Когда мы уходили в отпуск после полётов, а это был самый большой отпуск — двадцать пять дней, нужно было сдавать своё лётное имущество. И вот здесь старшина проявил себя с самой человеческой стороны. Нам было приятно привезти домой какой-нибудь лётный сувенир… Наши груди украшал парашютный знак с количеством прыжков. Голубые погоны с жёлтой окантовкой тоже говорили о том, что мы — лётный состав. Кому-то хотелось взять свои перчатки, кто-то хотел повезти с собой шлемофон. Но лётное имущество нужно было сдать. Того, кто его не сдавал, домой не отпускали, пока он не возместит убыток за потерю своих доспехов. А старшина стоял на страже всех этих дел. И, конечно, когда курсанты стали сдавать имущество, у многих не хватало тех же перчаток и прочих элементов лётного костюма. Когда первый поток курсантов уехал, нас осталось несколько десятков человек с недостачей. Мы подошли к старшине и спросили его, сколько ему нужно денег, чтобы мы поехали в отпуск (отпускных нам давали, по-моему, 25 рублей) с перчатками.
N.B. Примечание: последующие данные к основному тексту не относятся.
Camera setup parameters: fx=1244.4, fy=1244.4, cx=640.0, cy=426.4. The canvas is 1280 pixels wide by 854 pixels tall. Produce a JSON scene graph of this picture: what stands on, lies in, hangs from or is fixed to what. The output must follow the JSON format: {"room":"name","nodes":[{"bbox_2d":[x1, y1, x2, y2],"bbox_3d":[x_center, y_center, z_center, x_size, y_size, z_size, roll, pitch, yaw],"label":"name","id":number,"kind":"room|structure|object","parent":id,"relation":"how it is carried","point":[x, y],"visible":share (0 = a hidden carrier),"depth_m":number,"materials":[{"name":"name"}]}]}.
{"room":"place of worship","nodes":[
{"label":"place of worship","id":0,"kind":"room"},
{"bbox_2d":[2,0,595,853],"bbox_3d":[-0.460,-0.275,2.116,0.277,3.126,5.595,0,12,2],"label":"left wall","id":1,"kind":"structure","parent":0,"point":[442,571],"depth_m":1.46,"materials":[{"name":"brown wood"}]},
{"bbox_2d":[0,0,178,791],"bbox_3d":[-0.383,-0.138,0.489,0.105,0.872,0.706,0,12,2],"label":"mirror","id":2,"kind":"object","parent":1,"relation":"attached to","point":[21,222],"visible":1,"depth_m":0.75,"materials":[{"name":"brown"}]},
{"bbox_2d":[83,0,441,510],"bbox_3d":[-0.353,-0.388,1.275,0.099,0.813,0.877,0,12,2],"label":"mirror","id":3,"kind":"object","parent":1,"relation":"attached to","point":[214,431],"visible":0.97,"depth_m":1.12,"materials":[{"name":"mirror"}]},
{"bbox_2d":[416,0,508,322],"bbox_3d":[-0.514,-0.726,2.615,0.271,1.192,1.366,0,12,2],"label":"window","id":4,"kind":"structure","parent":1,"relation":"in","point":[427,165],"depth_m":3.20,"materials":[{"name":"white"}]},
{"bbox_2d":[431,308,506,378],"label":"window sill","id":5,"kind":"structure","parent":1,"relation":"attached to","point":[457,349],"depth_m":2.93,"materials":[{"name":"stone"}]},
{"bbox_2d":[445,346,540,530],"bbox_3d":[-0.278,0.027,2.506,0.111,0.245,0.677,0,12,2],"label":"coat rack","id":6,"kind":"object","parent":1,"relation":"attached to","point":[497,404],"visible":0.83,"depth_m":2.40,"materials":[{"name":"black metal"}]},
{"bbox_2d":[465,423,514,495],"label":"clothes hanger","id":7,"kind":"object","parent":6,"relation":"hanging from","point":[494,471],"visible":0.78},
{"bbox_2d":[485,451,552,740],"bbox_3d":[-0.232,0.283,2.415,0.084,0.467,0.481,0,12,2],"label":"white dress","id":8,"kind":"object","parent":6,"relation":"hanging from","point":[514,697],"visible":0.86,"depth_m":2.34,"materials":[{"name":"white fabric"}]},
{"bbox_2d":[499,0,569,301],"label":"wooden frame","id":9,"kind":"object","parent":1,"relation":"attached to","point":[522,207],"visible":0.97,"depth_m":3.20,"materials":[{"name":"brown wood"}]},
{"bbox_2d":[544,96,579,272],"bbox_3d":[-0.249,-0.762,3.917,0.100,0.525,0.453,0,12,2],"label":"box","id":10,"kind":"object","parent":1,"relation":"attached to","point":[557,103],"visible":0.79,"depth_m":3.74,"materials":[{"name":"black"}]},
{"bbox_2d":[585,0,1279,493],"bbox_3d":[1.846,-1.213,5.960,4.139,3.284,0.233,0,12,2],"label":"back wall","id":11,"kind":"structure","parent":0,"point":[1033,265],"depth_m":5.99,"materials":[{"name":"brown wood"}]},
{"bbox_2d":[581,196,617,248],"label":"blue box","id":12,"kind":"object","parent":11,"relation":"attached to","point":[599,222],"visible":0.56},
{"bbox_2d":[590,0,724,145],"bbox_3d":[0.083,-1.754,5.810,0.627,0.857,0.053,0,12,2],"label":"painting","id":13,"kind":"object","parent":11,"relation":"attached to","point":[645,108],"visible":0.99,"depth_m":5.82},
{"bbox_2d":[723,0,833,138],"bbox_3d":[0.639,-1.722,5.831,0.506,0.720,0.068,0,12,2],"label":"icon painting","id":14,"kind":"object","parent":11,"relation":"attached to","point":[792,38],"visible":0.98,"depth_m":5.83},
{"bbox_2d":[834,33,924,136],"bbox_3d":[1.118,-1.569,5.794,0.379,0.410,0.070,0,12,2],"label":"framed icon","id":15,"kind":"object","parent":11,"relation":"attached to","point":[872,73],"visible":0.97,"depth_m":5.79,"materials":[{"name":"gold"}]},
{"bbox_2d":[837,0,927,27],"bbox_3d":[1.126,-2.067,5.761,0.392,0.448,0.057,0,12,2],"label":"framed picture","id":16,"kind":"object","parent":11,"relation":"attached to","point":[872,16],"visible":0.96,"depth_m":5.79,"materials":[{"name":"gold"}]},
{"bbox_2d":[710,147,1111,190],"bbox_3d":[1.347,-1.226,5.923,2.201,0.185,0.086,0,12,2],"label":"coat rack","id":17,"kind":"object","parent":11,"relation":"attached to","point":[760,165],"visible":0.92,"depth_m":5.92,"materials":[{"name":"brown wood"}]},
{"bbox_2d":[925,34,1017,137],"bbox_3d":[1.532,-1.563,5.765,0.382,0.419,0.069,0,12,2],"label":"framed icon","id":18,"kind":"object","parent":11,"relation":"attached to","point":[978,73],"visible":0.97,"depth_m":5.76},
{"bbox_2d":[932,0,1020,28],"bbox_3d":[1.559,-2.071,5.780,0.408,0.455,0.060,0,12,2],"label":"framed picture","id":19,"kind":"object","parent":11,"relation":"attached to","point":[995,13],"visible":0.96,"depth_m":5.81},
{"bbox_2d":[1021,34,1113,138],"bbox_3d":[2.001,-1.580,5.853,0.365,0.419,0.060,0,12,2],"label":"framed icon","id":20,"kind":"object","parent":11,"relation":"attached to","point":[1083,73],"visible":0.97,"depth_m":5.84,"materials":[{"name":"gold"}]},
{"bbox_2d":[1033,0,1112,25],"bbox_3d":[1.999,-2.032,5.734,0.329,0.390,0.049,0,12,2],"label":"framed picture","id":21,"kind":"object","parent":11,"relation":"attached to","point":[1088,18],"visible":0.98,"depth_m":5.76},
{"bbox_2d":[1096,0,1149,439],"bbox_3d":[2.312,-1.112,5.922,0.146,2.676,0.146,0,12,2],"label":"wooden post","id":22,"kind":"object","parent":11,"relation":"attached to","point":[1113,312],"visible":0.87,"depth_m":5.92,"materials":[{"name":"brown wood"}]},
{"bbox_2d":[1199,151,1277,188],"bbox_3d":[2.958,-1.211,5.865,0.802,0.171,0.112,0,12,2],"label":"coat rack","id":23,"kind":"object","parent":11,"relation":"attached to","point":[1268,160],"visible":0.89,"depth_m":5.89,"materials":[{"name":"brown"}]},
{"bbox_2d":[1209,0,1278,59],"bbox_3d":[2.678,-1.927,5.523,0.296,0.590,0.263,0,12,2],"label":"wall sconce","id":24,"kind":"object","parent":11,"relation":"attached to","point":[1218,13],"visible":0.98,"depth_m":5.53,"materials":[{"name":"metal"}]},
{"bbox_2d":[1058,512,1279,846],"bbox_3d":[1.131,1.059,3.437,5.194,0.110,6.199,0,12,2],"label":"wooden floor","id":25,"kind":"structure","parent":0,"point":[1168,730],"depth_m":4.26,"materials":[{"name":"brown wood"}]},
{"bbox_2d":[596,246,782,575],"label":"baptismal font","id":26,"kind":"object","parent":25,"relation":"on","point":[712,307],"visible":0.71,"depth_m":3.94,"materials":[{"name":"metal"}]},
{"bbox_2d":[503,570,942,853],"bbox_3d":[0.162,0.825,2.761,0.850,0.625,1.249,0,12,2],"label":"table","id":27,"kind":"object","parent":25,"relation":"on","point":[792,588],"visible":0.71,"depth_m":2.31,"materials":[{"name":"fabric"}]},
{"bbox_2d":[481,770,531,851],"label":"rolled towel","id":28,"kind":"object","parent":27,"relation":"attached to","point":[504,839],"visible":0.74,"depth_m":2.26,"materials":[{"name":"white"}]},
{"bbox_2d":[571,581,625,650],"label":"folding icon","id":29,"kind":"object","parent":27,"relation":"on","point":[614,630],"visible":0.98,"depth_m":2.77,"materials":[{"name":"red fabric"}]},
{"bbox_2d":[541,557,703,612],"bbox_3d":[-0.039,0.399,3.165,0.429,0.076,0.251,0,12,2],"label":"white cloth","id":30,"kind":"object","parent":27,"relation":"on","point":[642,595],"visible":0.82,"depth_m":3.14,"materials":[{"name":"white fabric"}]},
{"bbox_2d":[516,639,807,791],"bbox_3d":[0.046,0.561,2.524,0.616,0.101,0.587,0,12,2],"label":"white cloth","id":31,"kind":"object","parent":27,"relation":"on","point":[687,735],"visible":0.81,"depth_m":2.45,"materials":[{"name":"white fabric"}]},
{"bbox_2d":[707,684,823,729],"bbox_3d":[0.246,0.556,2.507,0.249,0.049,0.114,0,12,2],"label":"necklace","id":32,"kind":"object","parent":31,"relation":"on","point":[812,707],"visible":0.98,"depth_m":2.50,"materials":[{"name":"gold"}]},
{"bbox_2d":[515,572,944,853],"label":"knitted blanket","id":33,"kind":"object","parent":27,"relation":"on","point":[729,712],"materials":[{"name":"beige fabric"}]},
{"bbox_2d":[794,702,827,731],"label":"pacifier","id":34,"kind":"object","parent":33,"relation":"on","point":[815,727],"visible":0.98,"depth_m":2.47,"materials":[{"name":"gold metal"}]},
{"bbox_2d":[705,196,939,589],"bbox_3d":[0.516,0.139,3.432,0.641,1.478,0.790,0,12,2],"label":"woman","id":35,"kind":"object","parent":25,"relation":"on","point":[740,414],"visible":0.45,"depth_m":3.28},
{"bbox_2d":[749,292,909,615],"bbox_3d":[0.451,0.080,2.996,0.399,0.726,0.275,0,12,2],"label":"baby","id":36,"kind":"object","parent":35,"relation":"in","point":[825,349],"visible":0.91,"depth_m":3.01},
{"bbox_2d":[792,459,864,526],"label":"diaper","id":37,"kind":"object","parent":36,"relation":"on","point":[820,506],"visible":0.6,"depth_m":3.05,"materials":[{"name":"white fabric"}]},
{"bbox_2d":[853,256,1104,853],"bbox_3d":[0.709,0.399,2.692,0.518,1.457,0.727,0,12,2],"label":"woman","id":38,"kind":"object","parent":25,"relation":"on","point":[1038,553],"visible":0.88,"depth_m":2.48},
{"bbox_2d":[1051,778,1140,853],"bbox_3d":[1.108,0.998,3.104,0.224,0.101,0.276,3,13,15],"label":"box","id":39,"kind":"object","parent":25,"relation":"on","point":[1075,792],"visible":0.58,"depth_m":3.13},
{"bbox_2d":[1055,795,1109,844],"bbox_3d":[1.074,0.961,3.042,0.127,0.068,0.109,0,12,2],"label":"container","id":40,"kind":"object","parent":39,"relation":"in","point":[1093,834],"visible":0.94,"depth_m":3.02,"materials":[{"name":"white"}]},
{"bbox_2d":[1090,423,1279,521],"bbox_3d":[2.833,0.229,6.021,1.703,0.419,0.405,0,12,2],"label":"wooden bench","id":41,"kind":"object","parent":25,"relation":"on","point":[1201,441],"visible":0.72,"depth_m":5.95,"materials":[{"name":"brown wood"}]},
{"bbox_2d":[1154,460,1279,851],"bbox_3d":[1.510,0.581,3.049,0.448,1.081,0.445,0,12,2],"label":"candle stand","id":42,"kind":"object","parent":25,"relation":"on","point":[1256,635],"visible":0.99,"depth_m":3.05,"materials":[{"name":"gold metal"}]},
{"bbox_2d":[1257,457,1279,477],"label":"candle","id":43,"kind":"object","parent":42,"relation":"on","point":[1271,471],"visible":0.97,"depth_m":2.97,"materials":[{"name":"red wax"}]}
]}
И вот здесь мы увидели нашего старшину с совершенно другой стороны.

— Что ты мне должен — перчатки? — спросил он меня и повёл в каптёрку, где показал разрезанные пополам перчатки. — Вот твои перчатки, — продолжил он, подавая мне одну половину.

— А для чего эти половинки, кто же их будет носить? — удивился я.

— А их вообще никто не будет носить. Видишь, вот ножницы, мне нужно всё разрезать, чтоб никто этим не воспользовался.

Я подумал: какой же идиотизм! Старшина режет перчатки, чтобы вышестоящий начальник убедился: списанное имущество уничтожено, а не украдено! Мне стало даже немного не по себе от этой глупости. Ну почему бы те же самые перчатки не продать хотя бы за «три копейки» прежним их владельцам? Почему не использовать лётные ботинки и носки? Старшине тоже, видимо, были не особенно приятны эти процедуры. Он требовал от нас обязательной сдачи имущества, а это, в принципе, было никому не нужно. Достаточно разрезать несколько десятков перчаток на мелкие куски, и никто не разберёт, сколько их было — сотня или две? Эта глупость удручала и его. Как правило, старшины — хозяйственные мужики, очень бережливые. В этом суть их работы. И ему тоже было обидно, что он вынужден многих ребят заставлять мучиться со сдачей имущества, хотя она никакого смысла не имела. Так старшина открылся с новой, совершенно не известной нам стороны.

Потом мы его долго вспоминали. Если разобраться, то он хоть и был иногда надоедлив и гонял нас, но, в принципе, особой злобы или унижения с его стороны мы никогда не испытывали. Он просто старался, чтобы мы соответствовали положенным уставным меркам. Мы, в свою очередь, тоже относились к нему по-доброму. Особенно те, кто играл в футбол. И он, кстати, к тем, кто играл в футбол, относился теплее. Если наряд — то менее тяжёлый. Если дежурство — то тоже с поблажкой. В общем, он зла не помнил. Мы тоже.